→ **INPUT DATA**
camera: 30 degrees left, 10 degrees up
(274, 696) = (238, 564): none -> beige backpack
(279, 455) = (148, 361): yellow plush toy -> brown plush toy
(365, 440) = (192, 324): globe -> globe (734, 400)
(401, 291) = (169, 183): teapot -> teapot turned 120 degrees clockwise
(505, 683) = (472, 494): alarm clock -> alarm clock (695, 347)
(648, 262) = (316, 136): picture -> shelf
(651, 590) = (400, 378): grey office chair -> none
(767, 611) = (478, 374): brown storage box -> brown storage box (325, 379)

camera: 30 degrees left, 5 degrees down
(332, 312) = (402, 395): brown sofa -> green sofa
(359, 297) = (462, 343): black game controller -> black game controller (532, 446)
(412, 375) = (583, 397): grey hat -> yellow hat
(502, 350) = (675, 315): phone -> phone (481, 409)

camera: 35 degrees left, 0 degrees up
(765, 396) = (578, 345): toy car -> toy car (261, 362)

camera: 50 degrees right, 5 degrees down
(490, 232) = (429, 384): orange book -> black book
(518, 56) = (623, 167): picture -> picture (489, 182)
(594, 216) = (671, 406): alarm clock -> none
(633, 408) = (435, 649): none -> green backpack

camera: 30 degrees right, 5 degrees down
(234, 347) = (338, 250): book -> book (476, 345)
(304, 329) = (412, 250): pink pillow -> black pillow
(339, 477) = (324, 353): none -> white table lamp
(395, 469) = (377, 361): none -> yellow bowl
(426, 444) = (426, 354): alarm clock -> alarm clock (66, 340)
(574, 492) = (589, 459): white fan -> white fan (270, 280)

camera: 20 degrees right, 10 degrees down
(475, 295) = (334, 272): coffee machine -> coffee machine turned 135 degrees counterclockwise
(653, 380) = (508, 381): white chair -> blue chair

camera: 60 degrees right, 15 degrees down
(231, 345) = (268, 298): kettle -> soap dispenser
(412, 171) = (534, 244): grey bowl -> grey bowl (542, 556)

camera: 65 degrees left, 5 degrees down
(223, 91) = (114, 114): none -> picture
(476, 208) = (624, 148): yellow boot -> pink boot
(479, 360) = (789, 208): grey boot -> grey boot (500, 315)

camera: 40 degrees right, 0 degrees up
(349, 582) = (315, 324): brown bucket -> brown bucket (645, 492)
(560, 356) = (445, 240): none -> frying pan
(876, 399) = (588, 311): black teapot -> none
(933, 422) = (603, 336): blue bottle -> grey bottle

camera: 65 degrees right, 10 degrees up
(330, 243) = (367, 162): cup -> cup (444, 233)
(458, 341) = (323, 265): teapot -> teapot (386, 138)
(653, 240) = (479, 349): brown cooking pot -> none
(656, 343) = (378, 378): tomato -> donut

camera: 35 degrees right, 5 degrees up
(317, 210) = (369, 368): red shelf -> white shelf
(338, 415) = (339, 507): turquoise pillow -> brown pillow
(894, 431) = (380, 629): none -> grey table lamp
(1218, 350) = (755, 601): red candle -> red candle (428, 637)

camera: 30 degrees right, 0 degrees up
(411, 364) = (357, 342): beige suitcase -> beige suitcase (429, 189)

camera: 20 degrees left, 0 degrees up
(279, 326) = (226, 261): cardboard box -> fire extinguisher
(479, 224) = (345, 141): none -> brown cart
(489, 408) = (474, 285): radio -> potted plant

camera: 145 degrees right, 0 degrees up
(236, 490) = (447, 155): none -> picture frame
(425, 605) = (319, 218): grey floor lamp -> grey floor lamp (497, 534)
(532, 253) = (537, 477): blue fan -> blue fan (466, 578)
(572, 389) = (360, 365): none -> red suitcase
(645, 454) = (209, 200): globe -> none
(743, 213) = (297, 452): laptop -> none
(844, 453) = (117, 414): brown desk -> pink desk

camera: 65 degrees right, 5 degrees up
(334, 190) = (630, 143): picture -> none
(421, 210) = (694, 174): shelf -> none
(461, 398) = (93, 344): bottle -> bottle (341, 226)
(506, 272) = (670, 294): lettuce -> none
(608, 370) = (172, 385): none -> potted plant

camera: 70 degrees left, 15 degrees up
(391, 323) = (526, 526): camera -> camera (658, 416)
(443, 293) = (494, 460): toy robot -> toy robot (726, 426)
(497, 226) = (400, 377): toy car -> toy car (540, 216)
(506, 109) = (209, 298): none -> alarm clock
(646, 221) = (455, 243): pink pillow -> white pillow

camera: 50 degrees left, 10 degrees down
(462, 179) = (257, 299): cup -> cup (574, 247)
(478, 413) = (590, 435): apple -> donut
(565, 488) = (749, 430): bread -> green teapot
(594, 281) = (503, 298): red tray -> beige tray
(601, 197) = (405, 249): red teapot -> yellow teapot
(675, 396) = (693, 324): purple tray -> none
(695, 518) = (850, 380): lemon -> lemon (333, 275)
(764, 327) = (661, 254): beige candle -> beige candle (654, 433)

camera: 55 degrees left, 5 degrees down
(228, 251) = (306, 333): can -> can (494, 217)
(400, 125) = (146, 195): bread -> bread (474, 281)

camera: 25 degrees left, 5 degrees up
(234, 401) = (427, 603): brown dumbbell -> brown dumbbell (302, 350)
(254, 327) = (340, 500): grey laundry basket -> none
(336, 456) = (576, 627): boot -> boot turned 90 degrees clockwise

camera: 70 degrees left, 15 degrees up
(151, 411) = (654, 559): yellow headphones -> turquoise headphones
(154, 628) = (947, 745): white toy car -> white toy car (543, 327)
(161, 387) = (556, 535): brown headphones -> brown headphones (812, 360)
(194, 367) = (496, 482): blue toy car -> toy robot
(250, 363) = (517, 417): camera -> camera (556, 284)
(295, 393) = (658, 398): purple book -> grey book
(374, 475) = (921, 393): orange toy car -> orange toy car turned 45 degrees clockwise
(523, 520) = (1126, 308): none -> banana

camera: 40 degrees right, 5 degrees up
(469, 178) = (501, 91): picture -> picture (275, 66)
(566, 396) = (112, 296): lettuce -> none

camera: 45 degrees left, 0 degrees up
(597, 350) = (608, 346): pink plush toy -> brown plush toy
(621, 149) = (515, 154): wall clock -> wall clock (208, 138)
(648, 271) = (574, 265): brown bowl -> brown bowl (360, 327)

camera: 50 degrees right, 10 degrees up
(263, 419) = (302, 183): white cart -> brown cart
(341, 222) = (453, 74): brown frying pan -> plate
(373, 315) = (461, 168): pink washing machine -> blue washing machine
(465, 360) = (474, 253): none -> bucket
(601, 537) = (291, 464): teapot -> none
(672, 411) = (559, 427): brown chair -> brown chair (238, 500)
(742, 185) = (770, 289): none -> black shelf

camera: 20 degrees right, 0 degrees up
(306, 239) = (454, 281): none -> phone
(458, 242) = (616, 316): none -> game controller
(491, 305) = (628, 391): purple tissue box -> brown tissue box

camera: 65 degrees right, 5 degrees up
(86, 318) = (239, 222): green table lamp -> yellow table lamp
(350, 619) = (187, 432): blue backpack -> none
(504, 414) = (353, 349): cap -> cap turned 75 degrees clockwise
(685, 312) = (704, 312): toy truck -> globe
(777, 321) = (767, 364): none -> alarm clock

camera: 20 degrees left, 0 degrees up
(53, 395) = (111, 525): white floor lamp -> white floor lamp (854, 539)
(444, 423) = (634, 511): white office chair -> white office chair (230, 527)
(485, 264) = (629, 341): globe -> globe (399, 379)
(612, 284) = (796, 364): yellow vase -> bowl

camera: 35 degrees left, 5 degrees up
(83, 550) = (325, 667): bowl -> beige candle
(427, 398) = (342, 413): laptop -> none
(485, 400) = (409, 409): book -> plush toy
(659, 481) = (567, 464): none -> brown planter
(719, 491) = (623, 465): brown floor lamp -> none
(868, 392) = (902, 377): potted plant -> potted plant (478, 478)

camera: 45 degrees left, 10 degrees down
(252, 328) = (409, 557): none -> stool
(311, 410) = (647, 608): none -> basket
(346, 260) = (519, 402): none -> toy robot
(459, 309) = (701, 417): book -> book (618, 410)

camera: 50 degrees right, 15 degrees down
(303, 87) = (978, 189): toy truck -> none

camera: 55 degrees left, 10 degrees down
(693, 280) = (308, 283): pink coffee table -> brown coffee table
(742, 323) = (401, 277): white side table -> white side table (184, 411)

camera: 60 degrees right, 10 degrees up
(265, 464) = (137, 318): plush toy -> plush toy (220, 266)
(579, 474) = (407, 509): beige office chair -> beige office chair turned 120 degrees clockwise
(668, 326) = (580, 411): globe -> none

→ **WHAT YOU SHOULD DO**
Provide only the number of lines above that contain the word "boot".

→ **YOUR SOLUTION**
3